**EXERCISE DIRECTIONS:**
Reproduce every entry exactly, without alteration.

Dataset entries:

━━━━

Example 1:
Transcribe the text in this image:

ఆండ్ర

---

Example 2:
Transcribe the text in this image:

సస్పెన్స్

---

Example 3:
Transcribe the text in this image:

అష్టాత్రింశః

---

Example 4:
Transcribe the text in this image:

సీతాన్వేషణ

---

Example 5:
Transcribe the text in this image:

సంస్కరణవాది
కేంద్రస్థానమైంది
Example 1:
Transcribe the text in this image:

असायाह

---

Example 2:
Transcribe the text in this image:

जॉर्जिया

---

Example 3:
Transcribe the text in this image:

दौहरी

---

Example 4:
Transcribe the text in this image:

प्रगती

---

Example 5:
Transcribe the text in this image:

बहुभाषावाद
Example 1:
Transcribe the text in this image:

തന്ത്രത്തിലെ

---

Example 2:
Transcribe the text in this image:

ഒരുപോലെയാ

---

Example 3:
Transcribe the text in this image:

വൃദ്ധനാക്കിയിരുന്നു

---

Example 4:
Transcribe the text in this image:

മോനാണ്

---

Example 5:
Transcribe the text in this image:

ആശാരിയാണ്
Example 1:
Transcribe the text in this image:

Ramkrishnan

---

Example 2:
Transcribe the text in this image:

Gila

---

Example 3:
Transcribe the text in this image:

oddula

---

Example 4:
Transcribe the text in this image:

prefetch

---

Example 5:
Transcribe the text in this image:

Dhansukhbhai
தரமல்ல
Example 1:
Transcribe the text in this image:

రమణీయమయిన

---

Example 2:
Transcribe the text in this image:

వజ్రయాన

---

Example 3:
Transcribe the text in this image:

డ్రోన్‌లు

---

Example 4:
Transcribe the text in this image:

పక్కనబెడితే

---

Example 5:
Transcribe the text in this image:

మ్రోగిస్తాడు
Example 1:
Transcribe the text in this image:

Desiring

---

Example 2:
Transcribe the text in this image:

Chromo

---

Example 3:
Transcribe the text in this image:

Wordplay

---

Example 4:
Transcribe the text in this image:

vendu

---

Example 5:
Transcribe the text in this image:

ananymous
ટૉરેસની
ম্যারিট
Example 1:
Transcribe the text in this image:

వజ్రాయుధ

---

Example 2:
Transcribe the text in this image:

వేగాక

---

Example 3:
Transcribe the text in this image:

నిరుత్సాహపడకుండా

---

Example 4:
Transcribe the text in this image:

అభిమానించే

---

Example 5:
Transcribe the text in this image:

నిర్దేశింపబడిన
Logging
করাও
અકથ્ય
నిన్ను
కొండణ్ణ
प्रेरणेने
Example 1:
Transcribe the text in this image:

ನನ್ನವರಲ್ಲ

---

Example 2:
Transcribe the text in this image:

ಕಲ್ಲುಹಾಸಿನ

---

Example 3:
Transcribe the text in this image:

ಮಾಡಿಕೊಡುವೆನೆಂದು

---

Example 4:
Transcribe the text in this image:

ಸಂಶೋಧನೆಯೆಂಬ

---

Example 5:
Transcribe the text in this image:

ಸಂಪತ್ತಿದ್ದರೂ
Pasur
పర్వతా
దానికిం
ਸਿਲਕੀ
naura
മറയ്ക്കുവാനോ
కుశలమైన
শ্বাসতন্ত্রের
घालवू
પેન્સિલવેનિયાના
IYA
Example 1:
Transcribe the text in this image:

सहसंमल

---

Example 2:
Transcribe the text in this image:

━━━━

**ANSWER FOR THE TASK:**
Example 1:
Transcribe the text in this image:

ఆండ్ర

---

Example 2:
Transcribe the text in this image:

సస్పెన్స్

---

Example 3:
Transcribe the text in this image:

అష్టాత్రింశః

---

Example 4:
Transcribe the text in this image:

సీతాన్వేషణ

---

Example 5:
Transcribe the text in this image:

సంస్కరణవాది
కేంద్రస్థానమైంది
Example 1:
Transcribe the text in this image:

असायाह

---

Example 2:
Transcribe the text in this image:

जॉर्जिया

---

Example 3:
Transcribe the text in this image:

दौहरी

---

Example 4:
Transcribe the text in this image:

प्रगती

---

Example 5:
Transcribe the text in this image:

बहुभाषावाद
Example 1:
Transcribe the text in this image:

തന്ത്രത്തിലെ

---

Example 2:
Transcribe the text in this image:

ഒരുപോലെയാ

---

Example 3:
Transcribe the text in this image:

വൃദ്ധനാക്കിയിരുന്നു

---

Example 4:
Transcribe the text in this image:

മോനാണ്

---

Example 5:
Transcribe the text in this image:

ആശാരിയാണ്
Example 1:
Transcribe the text in this image:

Ramkrishnan

---

Example 2:
Transcribe the text in this image:

Gila

---

Example 3:
Transcribe the text in this image:

oddula

---

Example 4:
Transcribe the text in this image:

prefetch

---

Example 5:
Transcribe the text in this image:

Dhansukhbhai
தரமல்ல
Example 1:
Transcribe the text in this image:

రమణీయమయిన

---

Example 2:
Transcribe the text in this image:

వజ్రయాన

---

Example 3:
Transcribe the text in this image:

డ్రోన్‌లు

---

Example 4:
Transcribe the text in this image:

పక్కనబెడితే

---

Example 5:
Transcribe the text in this image:

మ్రోగిస్తాడు
Example 1:
Transcribe the text in this image:

Desiring

---

Example 2:
Transcribe the text in this image:

Chromo

---

Example 3:
Transcribe the text in this image:

Wordplay

---

Example 4:
Transcribe the text in this image:

vendu

---

Example 5:
Transcribe the text in this image:

ananymous
ટૉરેસની
ম্যারিট
Example 1:
Transcribe the text in this image:

వజ్రాయుధ

---

Example 2:
Transcribe the text in this image:

వేగాక

---

Example 3:
Transcribe the text in this image:

నిరుత్సాహపడకుండా

---

Example 4:
Transcribe the text in this image:

అభిమానించే

---

Example 5:
Transcribe the text in this image:

నిర్దేశింపబడిన
Logging
করাও
અકથ્ય
నిన్ను
కొండణ్ణ
प्रेरणेने
Example 1:
Transcribe the text in this image:

ನನ್ನವರಲ್ಲ

---

Example 2:
Transcribe the text in this image:

ಕಲ್ಲುಹಾಸಿನ

---

Example 3:
Transcribe the text in this image:

ಮಾಡಿಕೊಡುವೆನೆಂದು

---

Example 4:
Transcribe the text in this image:

ಸಂಶೋಧನೆಯೆಂಬ

---

Example 5:
Transcribe the text in this image:

ಸಂಪತ್ತಿದ್ದರೂ
Pasur
పర్వతా
దానికిం
ਸਿਲਕੀ
naura
മറയ്ക്കുവാനോ
కుశలమైన
শ্বাসতন্ত্রের
घालवू
પેન્સિલવેનિયાના
IYA
Example 1:
Transcribe the text in this image:

सहसंमल

---

Example 2:
Transcribe the text in this image:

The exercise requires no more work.